=== Supplied material ===

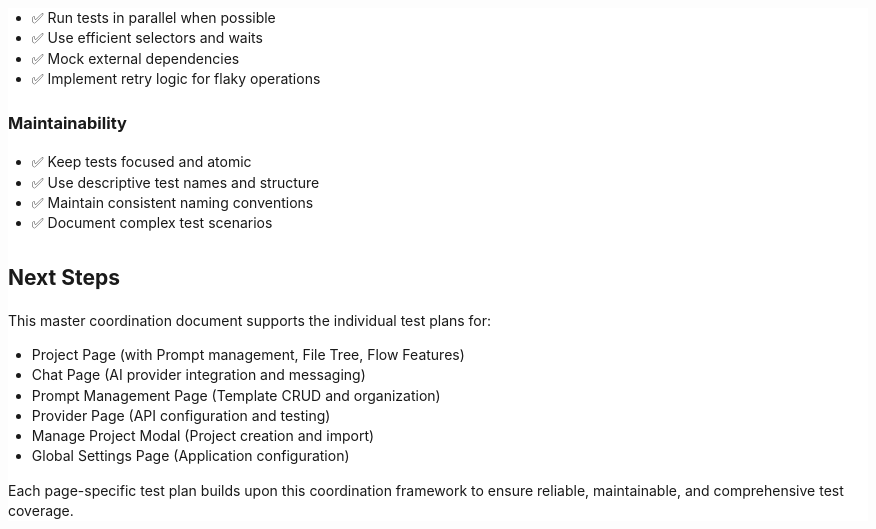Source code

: - ✅ Run tests in parallel when possible
- ✅ Use efficient selectors and waits
- ✅ Mock external dependencies
- ✅ Implement retry logic for flaky operations

### Maintainability

- ✅ Keep tests focused and atomic
- ✅ Use descriptive test names and structure
- ✅ Maintain consistent naming conventions
- ✅ Document complex test scenarios

## Next Steps

This master coordination document supports the individual test plans for:

- Project Page (with Prompt management, File Tree, Flow Features)
- Chat Page (AI provider integration and messaging)
- Prompt Management Page (Template CRUD and organization)
- Provider Page (API configuration and testing)
- Manage Project Modal (Project creation and import)
- Global Settings Page (Application configuration)

Each page-specific test plan builds upon this coordination framework to ensure reliable, maintainable, and comprehensive test coverage.
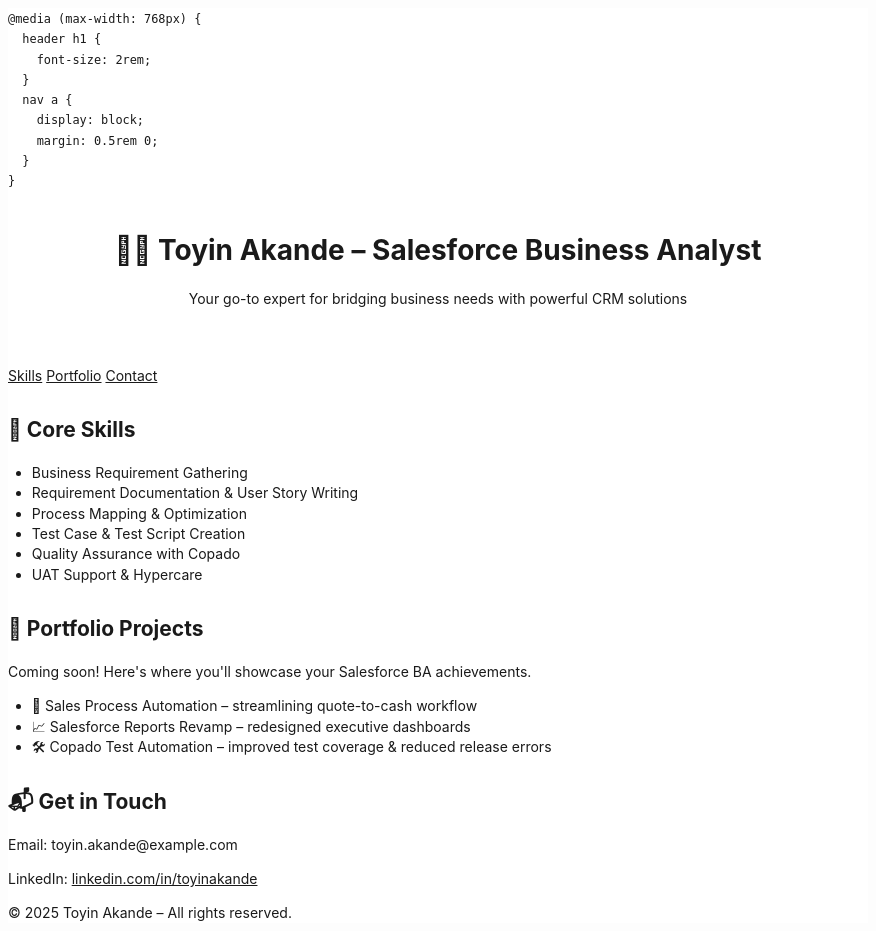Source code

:     @media (max-width: 768px) {
      header h1 {
        font-size: 2rem;
      }
      nav a {
        display: block;
        margin: 0.5rem 0;
      }
    }
  </style>
</head>
<body>
  <header>
    <h1>👩‍💻 Toyin Akande – Salesforce Business Analyst</h1>
    <p>Your go-to expert for bridging business needs with powerful CRM solutions</p>
  </header>

  <nav>
    <a href="#skills">Skills</a>
    <a href="#projects">Portfolio</a>
    <a href="#contact">Contact</a>
  </nav>

  <section id="skills">
    <div class="card">
      <h2>🧠 Core Skills</h2>
      <ul>
        <li>Business Requirement Gathering</li>
        <li>Requirement Documentation & User Story Writing</li>
        <li>Process Mapping & Optimization</li>
        <li>Test Case & Test Script Creation</li>
        <li>Quality Assurance with Copado</li>
        <li>UAT Support & Hypercare</li>
      </ul>
    </div>
  </section>

  <section id="projects">
    <div class="card">
      <h2>📂 Portfolio Projects</h2>
      <p>Coming soon! Here's where you'll showcase your Salesforce BA achievements.</p>
      <ul class="project-list">
        <li>🔧 Sales Process Automation – streamlining quote-to-cash workflow</li>
        <li>📈 Salesforce Reports Revamp – redesigned executive dashboards</li>
        <li>🛠️ Copado Test Automation – improved test coverage & reduced release errors</li>
      </ul>
    </div>
  </section>

  <section id="contact">
    <div class="card">
      <h2>📬 Get in Touch</h2>
      <p>Email: toyin.akande@example.com</p>
      <p>LinkedIn: <a href="https://linkedin.com/in/toyinakande" target="_blank">linkedin.com/in/toyinakande</a></p>
    </div>
  </section>

  <footer>
    &copy; 2025 Toyin Akande – All rights reserved.
  </footer>
</body>
</html>
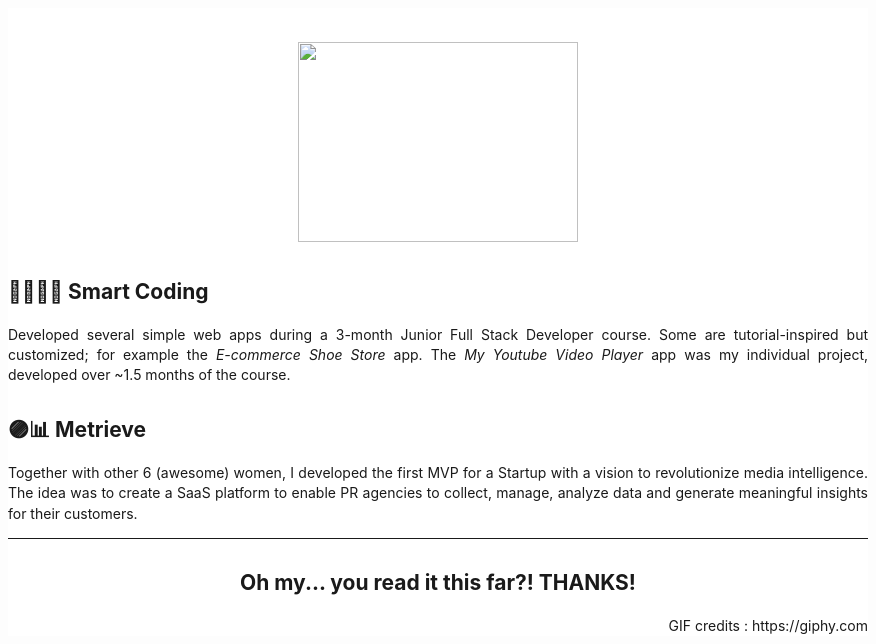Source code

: </div>

<br/><p align="center"><img src="https://media.giphy.com/media/9PrH2zh5SzNprjpV9C/giphy.gif" width="280" height="200"/></p>

## 👩🏻‍💻💡 Smart Coding

<p align="justify">Developed several simple web apps during a 3-month Junior Full Stack Developer course. Some are tutorial-inspired but customized; for example the <i>E-commerce Shoe Store</i> app. The <i>My Youtube Video Player</i> app was my individual project, developed over ~1.5 months of the course.</p>

## 🟣📊 Metrieve

<p align="justify"> Together with other 6 (awesome) women, I developed the first MVP for a Startup with a vision to revolutionize media intelligence. The idea was to create a SaaS platform to enable PR agencies to collect, manage, analyze data and generate meaningful insights for their customers.</p>

---

<h2 align="center">Oh my... you read it this far?! <b>THANKS!</b></h2>

<p align="right">GIF credits : https://giphy.com</p>
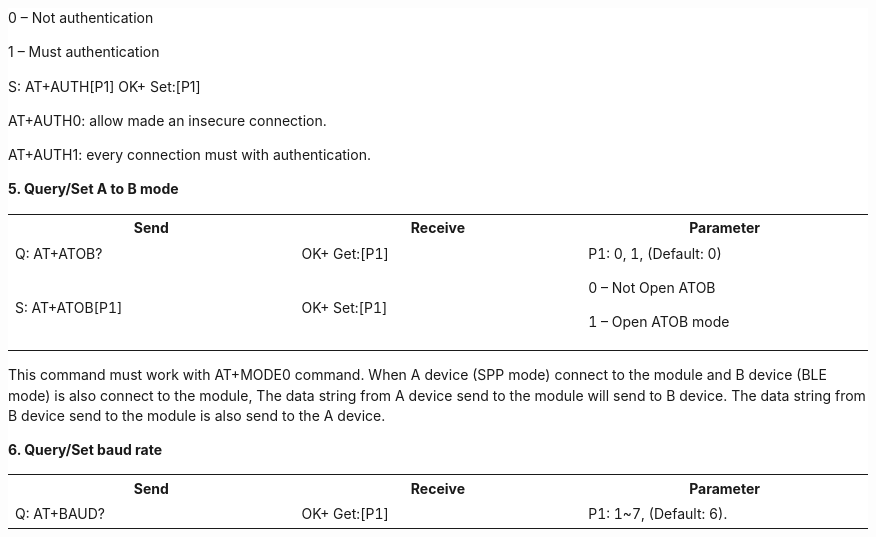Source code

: 0 – Not authentication

1 – Must authentication

</td></tr>
<tr>
<td width="300"> S: AT+AUTH[P1]
</td>
<td width="300"> OK+ Set:[P1]
</td></tr></table>

AT+AUTH0: allow made an insecure connection.

AT+AUTH1: every connection must with authentication.

**5. Query/Set A to B mode**

<table >
<tr>
<th> Send
</th>
<th> Receive
</th>
<th> Parameter
</th></tr>
<tr>
<td width="300"> Q: AT+ATOB?
</td>
<td width="300"> OK+ Get:[P1]
</td>
<td rowspan="2" width="300"> P1: 0, 1, (Default: 0)

0 – Not Open ATOB

1 – Open ATOB mode

</td></tr>
<tr>
<td width="300"> S: AT+ATOB[P1]
</td>
<td width="300"> OK+ Set:[P1]
</td></tr></table>

This command must work with AT+MODE0 command. When A device (SPP mode) connect to the module and B device (BLE mode) is also connect to the module, The data string from A device send to the module will send to B device. The data string from B device send to the module is also send to the A device.

**6. Query/Set baud rate**

<table >
<tr>
<th> Send
</th>
<th> Receive
</th>
<th> Parameter
</th></tr>
<tr>
<td width="300"> Q: AT+BAUD?
</td>
<td width="300"> OK+ Get:[P1]
</td>
<td rowspan="2" width="300"> P1: 1~7, (Default: 6).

===

- Problem details -
Count how many lines in the entries contain "giphy", then state that number alone.

- Response -
2